Alors voilà, loin des paysages délicatement ourlés de blanc et des gros joviaux barbus vêtus de rouge, loin des bonshommes de givre aux nez en carotte et des rennes aux selles de lainage vert et rouge, loin des lutins farceurs coiffés de grelots et des boules brillantes, nous nous retrouvons face au génie malfaisant des publicitaires (oui, ça faisait longtemps que mon ire ne s’était pas retournée contre ces suppôts du consumérisme débridé, esclavagistes de petits chinois, empêcheurs de grossir tranquillement, faiseurs de faux rêveurs).
Comme l’ambiance générale n’est pas à la franche déconnade, mais qu’il faut tout de même que cette mauvaise engeance survive, ils ont réussi à s’infiltrer là où un peu de chaleur humaine et de considérations pacifiques n’eut pas fait de mal.
Cette année, pas d’affiches énormes chantant les louanges des festivités de fin d’année, donc, mais… mais, voyons donc, qu’est-ce qui pourrait rentrer au chausse-pied dans l’espace (sans doute très rémunérateur) laissé libre par les vendeurs de foie-gras, de vins, de jouets, de bijoux, de parfums, de chocolat, de ….
Je n’ose imaginer ce qui se passe dans la tête d’un publicitaire. Une version trash de vice-versa, avec des fantômes gothiques et des beetlejuices aux commandes, sans doute. Tous drogués jusqu’à la moelle et sous puissants psychotropes, riant sataniquement et se déhanchant en strings de cuir au son de yodels démoniaques.
Par ce qu’ils ont fait deux énormes trouvailles.
La première, la plus soft, est là : pour coller à l’air du temps, on veut vous vendre des cadeaux qui ont tout d’un cercueil.
Avoue, Lecteur-Chéri-Mon-Loukoum (oui, tu as comme moi un peu abusé ces derniers jours), que c’est troublant… Comment vendre de la bière à Noël…
La seconde est beaucoup plus pernicieuse. Elle figure sur les culs de bus de Paris et de la région parisienne sous la forme d’une publicité pour … un laxatif. Parce que, oui, les fêtes c’est ça aussi : le transit.
(Je précise ici que j’ai effectué plusieurs tentatives pour te ramener l’image des dits bus, mais que je n’ai pas réussi à dégainer mon appareil photo tout en conduisant mon fidèle destrier. Du coup tu es obligé de me croire. Mais je ne vais pas déclarer forfait, je vais poursuivre mes tentatives)

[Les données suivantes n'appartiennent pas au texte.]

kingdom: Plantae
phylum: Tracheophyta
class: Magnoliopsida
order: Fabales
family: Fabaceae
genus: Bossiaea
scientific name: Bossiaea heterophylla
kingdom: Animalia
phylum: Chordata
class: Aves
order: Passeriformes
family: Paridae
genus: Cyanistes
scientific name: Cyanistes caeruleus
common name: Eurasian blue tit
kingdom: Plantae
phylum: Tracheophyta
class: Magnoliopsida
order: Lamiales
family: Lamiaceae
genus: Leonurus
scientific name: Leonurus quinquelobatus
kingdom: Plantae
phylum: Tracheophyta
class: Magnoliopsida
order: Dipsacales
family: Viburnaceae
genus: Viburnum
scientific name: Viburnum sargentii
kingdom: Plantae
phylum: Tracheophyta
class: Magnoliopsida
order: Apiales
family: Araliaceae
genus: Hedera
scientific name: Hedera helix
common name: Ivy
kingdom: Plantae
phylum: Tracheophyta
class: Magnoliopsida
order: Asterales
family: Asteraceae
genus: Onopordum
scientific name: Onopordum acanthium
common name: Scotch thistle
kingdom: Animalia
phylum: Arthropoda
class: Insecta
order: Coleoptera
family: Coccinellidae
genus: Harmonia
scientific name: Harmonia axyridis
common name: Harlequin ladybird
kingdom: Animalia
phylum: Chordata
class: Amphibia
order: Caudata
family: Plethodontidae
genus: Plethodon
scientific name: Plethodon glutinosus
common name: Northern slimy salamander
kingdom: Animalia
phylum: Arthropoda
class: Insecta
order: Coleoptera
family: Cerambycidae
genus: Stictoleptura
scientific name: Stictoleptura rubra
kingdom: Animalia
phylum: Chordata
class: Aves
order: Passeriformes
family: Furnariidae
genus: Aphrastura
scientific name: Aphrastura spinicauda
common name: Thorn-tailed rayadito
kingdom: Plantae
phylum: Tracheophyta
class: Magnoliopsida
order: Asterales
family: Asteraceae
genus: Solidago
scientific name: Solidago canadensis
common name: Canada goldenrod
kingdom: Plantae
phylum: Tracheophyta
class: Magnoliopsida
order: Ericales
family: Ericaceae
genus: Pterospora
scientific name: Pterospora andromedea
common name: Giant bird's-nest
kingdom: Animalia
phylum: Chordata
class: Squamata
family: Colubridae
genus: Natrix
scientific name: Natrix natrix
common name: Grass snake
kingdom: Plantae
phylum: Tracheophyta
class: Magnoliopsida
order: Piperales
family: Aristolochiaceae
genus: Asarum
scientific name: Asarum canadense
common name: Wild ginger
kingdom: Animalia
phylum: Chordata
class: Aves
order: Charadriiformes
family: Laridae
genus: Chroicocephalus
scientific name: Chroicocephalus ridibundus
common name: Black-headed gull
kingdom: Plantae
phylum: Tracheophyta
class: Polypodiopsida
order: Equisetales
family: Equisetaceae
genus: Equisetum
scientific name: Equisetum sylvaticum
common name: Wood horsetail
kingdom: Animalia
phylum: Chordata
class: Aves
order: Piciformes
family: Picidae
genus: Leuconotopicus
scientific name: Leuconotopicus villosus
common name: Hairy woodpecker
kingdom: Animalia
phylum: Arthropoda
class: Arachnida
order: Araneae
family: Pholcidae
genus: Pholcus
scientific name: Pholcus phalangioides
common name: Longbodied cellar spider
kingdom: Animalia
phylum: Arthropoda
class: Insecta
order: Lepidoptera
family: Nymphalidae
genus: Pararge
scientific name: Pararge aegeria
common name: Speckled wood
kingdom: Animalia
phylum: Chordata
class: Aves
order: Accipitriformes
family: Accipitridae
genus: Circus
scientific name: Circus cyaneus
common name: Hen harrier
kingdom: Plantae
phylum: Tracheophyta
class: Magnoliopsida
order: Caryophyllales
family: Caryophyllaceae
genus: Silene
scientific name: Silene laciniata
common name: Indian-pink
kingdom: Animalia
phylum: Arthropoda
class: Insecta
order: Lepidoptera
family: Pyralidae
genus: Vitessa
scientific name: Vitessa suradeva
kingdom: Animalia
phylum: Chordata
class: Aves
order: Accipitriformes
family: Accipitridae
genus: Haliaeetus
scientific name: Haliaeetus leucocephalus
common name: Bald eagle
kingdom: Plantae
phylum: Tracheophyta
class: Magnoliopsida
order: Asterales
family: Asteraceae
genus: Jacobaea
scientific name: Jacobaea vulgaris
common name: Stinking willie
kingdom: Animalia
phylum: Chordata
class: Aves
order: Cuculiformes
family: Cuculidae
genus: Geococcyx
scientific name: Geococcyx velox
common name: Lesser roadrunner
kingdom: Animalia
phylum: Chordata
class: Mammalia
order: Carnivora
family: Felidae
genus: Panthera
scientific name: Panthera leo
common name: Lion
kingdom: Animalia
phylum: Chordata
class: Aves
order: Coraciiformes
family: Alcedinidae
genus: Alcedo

Trop manger, manger trop gras, ne pas suivre l’adage des « 5 fruits et légumes par jour mangeras » (oui, moi aussi je suis Yoda), mettre de côté le sacrosaint jogging dominical, ça conduit à ça : un embouteillage interne. Réveillons = Constipation. La grande classe.
Et donc, un subtil décalage permet la contextualisation par Dolculax de leur campagne. Sur des gros culs (de bus) par ailleurs. Trop fort. Estomaquée, j’ai cherché qui pouvait faire preuve d’autant de délicatesse et de légèreté. Ca aurait pu être belge, mais les belges ne la ramènent pas trop en ce moment. Et donc, the winner is… Canada ! (pas de grande surprise).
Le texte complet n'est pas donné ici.